Make sure that the repository on the secondary matches the repository on the primary
From Nick's comment:
For ~Geo repositories on the secondary, we're also interested in making sure that the repository on the secondary matches the repository on the primary.
For instance, if an event reordering has erroneously caused repository X to be associated with project Y, we need to know about it, and just checking that it's a valid git repository isn't enough.
I'm unsure what commit data we store in the database, and whether there's anything we can use for verification there, or if we'd just have to attempt to fetch from the geo remote on the secondary for every repository.
ISTR that if you try to fetch from a repository with the wrong initial commit, it'll fail with an error?It does not https://gitlab.com/gitlab-org/gitlab-ce/issues/40228#note_51440433
A few thoughts on how we can achieve this:
- Use https://docs.gitlab.com/ce/administration/repository_checks.html in the secondary to detect any repository errors. This won't probably detect the issue about fetching from a different remote.
- Use 1. in the primary. Hash the result of the fsck in the primary with a column. Run a specific worker on the secondary that checks the timestamp and the result checksum against the DB column. As pointed in https://docs.gitlab.com/ce/administration/repository_checks.html,
fsck
causes too many false alarms. Hence hashing the result might be better than just a check. - Keep the last pushed checksum or something along those lines in a DB column, and save this info in the primary with a timestamp. Then similarly to 2, run a secondary worker that checks this column for a match.
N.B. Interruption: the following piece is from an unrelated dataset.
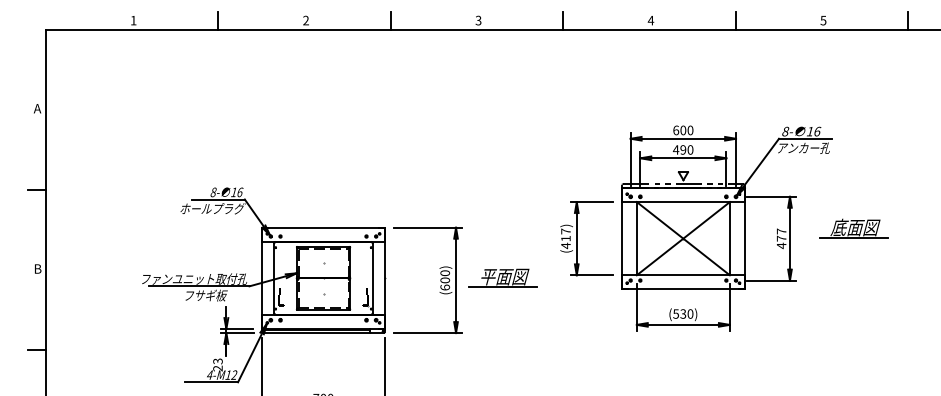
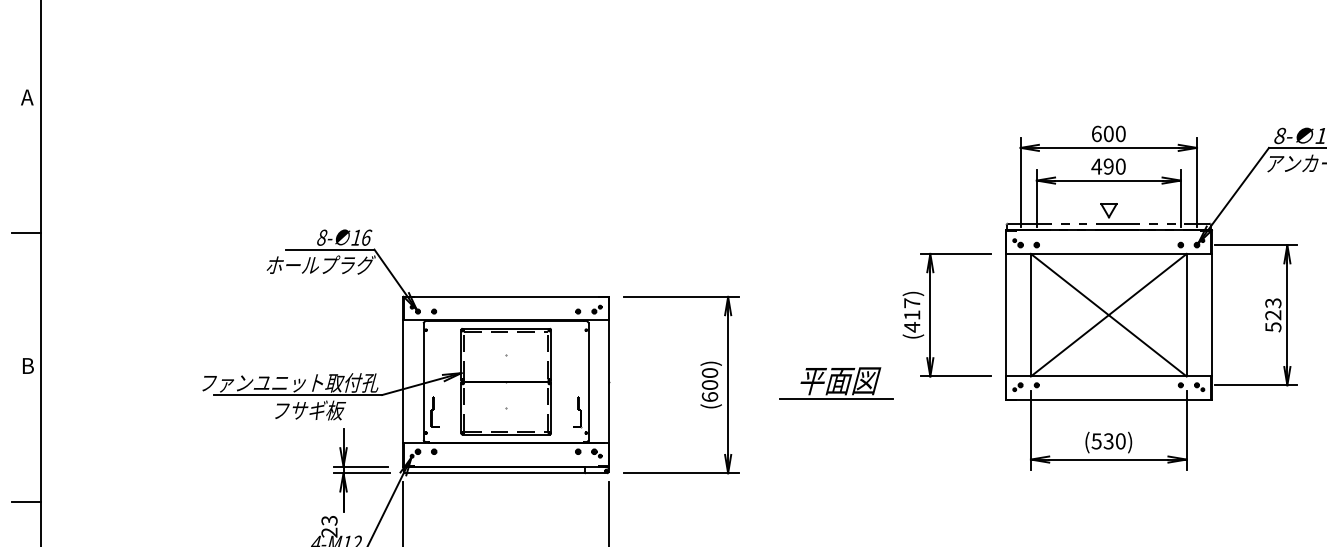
text: (781, 238) -> (1273, 314), 477 -> 523
part: (502, 277) -> (836, 381), moved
- Use an existing DB column for achieving 3. I'm not aware of anything that we can reuse here, we could do something like getting latest updated MR HEAD SHA, but it won't be 100% accurate (but enough to know if the repo is still the same)
We could also use a mix & match of 1 and 4 - this would be a simple solution, that may detect issues with the repo in the secondary (although we'll get false positives, which we won't get with 2), and 4 will tell us if the right repo has been updated.
There could be more elegant solutions that I haven't thought about, though. But this is to name a few :)